Kapolres Pinrang, AKBP Edy Sabhara, menjelaskan bahwa pihaknya sudah memeriksa Zulfikar. “Anggota kami telah meminta keterangan dari Zulfikar terkait video viral yang menunjukkan aksi freestyle di depan Polsek,” kata Edy, Jumat (11/7).
Aksi tersebut berlangsung di jalan Kampung Massila, Kelurahan Pekkabata, Kecamatan Duampanua. Saat itu, Zulfikar masih berusia di bawah 16 tahun. Ia mengendarai motor dengan nomor polisi DD 3935 XAR dan mengangkat ban depan sambil melaju dengan kecepatan sekitar 40 km/jam.
Polisi membawa Zulfikar bersama aparat desa ke ruang Unit Gakkum Satlantas Polres Pinrang untuk klarifikasi. Langkah ini mereka tempuh sebagai bentuk edukasi kepada masyarakat, terutama anak muda.
Kasat Lantas Polres Pinrang, Iptu Saripuddin, menyampaikan bahwa Zulfikar mengaku bersalah dan menyatakan permintaan maaf. Ia juga menandatangani surat pernyataan bahwa dirinya tidak akan mengulangi perbuatannya.
“Zulfikar menyampaikan rasa penyesalan dan berjanji tidak akan mengulanginya,” ujar Saripuddin.

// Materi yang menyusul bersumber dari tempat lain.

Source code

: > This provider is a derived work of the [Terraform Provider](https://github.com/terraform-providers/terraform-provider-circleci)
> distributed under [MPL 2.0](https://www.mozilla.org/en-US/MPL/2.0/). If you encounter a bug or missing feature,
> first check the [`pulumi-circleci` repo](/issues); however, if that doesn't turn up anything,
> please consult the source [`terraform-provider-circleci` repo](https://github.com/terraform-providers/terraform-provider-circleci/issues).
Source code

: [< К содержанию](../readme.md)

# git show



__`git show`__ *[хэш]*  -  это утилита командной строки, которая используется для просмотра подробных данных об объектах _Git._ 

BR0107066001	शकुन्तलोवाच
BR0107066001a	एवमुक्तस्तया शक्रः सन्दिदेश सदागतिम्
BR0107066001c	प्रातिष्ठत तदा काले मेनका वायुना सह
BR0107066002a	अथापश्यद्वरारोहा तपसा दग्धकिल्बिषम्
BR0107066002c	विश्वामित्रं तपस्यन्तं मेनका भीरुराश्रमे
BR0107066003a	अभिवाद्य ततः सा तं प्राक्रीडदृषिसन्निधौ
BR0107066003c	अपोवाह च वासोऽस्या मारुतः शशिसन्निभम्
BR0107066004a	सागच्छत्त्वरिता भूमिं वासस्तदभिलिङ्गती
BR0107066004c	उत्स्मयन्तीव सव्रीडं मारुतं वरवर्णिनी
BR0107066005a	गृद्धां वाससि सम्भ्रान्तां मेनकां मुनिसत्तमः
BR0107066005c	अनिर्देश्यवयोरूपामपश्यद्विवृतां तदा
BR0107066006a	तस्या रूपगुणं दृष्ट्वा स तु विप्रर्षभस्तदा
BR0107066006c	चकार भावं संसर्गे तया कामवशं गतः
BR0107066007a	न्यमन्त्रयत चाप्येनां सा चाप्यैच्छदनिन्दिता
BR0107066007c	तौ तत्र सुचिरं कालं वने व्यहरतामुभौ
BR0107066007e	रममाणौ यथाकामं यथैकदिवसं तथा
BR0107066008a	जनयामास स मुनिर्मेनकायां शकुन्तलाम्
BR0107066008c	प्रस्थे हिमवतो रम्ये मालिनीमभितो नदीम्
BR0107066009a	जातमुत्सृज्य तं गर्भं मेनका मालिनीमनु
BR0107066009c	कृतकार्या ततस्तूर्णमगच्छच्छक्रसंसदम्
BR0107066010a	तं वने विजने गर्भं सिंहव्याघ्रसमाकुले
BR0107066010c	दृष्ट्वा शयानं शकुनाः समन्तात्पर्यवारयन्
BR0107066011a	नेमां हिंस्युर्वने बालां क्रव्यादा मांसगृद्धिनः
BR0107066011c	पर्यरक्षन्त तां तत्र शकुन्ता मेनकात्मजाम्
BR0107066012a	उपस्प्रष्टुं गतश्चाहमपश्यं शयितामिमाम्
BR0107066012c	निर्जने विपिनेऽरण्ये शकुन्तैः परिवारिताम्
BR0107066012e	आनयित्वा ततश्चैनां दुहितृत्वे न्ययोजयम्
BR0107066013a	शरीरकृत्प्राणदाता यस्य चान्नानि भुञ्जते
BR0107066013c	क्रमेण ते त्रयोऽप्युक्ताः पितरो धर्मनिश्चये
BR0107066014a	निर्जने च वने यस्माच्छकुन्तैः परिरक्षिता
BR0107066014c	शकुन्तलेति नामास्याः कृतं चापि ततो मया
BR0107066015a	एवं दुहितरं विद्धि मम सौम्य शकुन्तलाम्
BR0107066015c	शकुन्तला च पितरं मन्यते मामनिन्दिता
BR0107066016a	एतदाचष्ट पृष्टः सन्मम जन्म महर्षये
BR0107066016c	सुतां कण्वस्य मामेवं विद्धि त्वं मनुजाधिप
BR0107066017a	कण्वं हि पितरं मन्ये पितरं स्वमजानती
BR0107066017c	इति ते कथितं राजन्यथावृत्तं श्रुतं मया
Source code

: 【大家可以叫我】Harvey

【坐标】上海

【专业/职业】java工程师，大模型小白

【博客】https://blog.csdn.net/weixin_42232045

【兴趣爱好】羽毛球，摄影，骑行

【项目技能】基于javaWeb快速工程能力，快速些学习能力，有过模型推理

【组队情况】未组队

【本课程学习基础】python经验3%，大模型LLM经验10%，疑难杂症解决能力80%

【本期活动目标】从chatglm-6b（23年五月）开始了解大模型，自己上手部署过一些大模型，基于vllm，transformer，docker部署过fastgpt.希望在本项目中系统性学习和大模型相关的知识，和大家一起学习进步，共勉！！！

Saripuddin juga menegaskan bahwa pihak kepolisian akan menindak tegas jika pelaku mengulangi aksinya. Dalam hal itu, Zulfikar bisa dijerat dengan sanksi tindak pidana ringan (tipiring).
Sebelum penangkapan, video freestyle Zulfikar lebih dulu beredar luas. Dalam rekaman, ia tampak menunjuk ke arah kantor polisi sebelum memulai aksinya. Polisi menilai aksi tersebut sangat berbahaya dan memberikan contoh negatif bagi remaja lainnya.